Thursday, December 31, 2015
My Name is Red by Orhan Pamuk
Orhan Pamuk's My Name is Red is, at its simplest, a murder-mystery: someone has murdered Elegant Effendi, one of the miniaturist illustrators tasked by the Ottoman Sultan to illustrate a great book which will be given as a present to the Venetian Doge. Pamuk puts us in the point of view of the murdered miniaturist, who narrates the unpleasantness of his death, and then, in the next chapter, the point of view of the murderer. (Cannily, of course, not telling us who he is.)
There are chapters from the point of view of the protagonist, Black, charged by his Uncle with finding the murderer; there are chapters from the point of view of his beloved, the beautiful Shekure; there are chapters from the point of view of multiple ancillary characters, and even a few of the illustrations themselves. ("I don't want to be a tree," a drawing of a tree tells us, "I want to be its meaning.") There are even, as the title suggests, chapters from the point of view of colors.
Both the murderer and his victim tell us that the murder was sparked by an anxiety about the propriety, under Islamic law and theology, of the book, and perhaps of illustration itself.

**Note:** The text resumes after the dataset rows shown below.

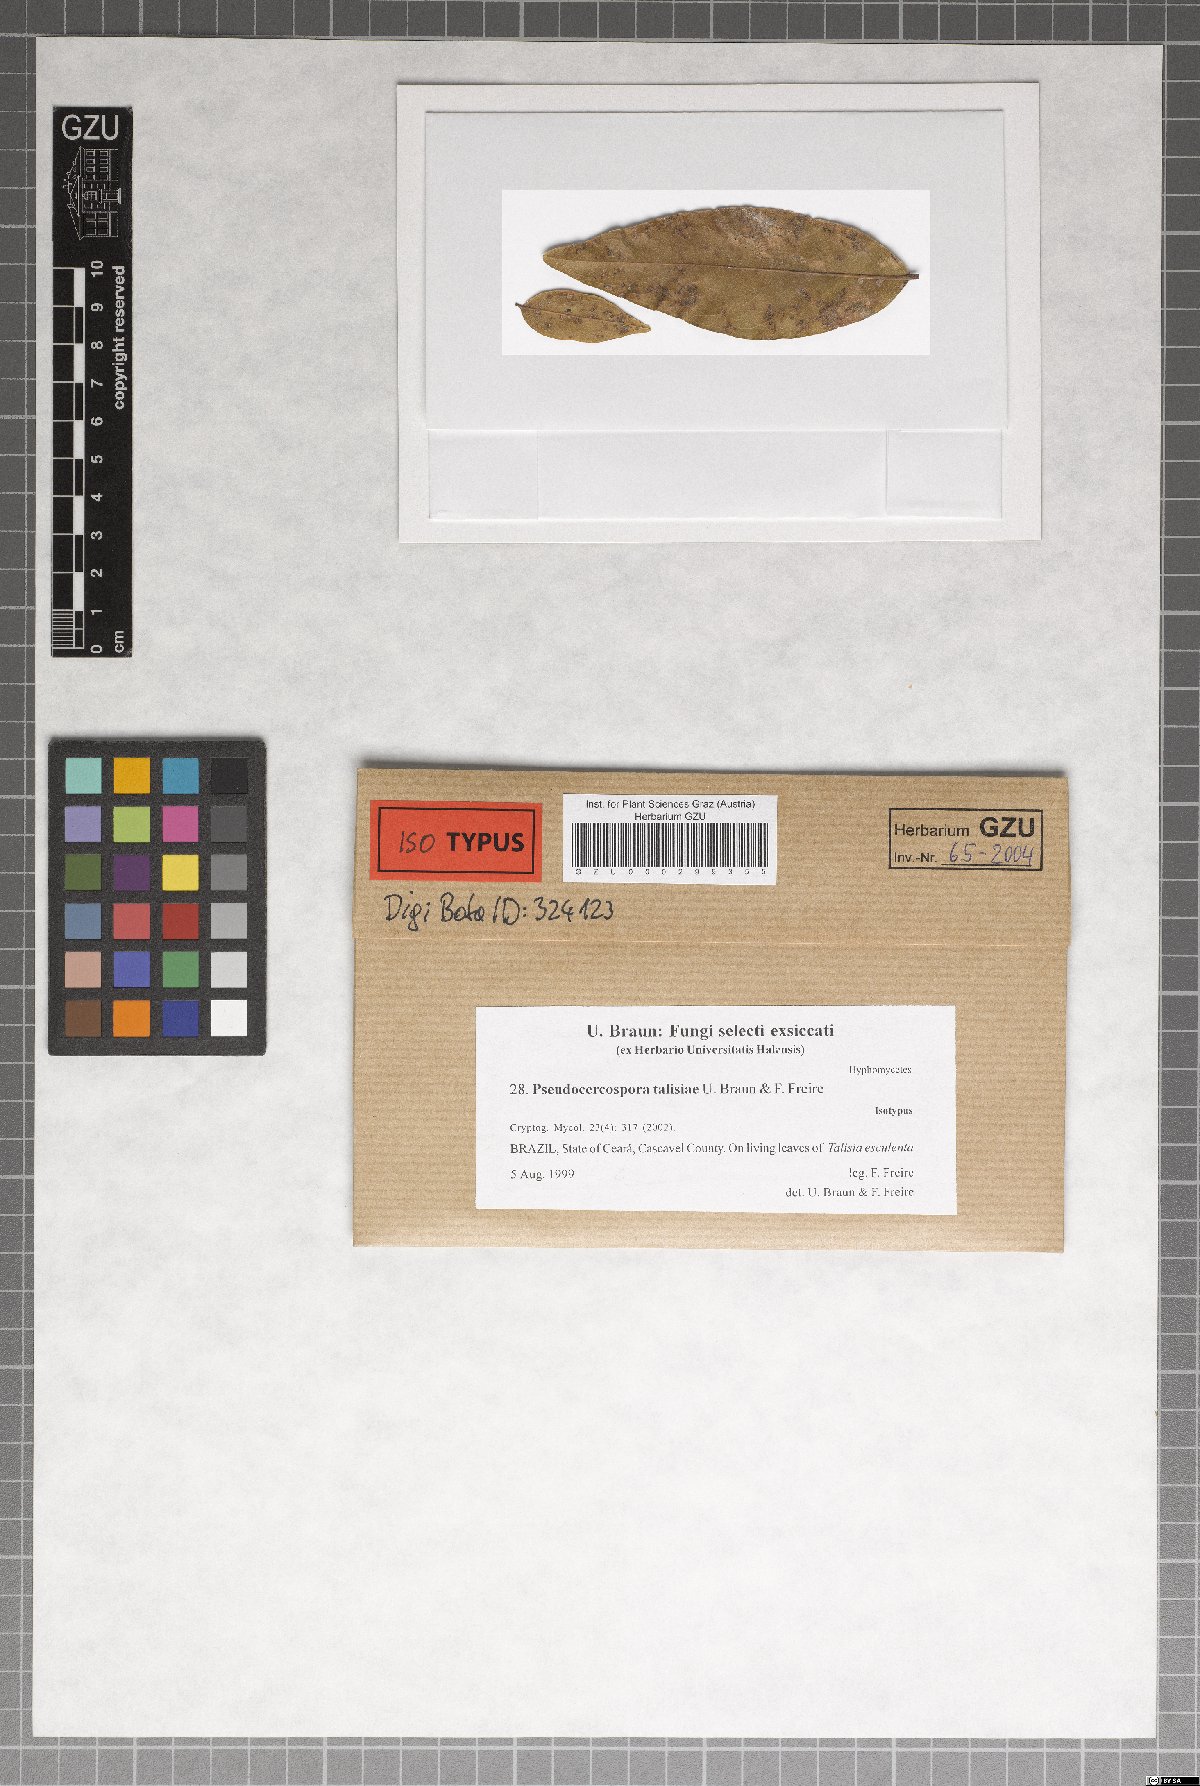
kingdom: Fungi
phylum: Ascomycota
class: Dothideomycetes
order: Mycosphaerellales
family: Mycosphaerellaceae
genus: Pseudocercospora
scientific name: Pseudocercospora talisiae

My Name is Red grapples with the relationship between God and art, under the often iconoclastic framework of Islam. Is it a sin to depict the world realistically, as the Frankish painters do? Is it hubris to paint, as the old masters do, through memory and repetition, trying to reproduce the world as it is seen in the eyes of Allah? There is much talk about what it means to draw a horse, and whether to draw a horse that one sees, or the horse that Allah has imagined.
I love that kind of stuff, and, for me, what was most interesting about My Name is Red was being forced to think about in a religious context that is ultimately foreign to me. There are iconoclastic traditions in Christianity, too, and plenty of books that deal with them, but only Islam could provide the framework for this book. Pamuk mines from Islamic tradition innumerable stories which are told in the illuminated manuscripts the miniaturists create, new to me, but certainly as familiar to his own audience as Abraham and Isaac, or Jacob and Esau are to me. I liked being pushed outside of my comfort zone in that way.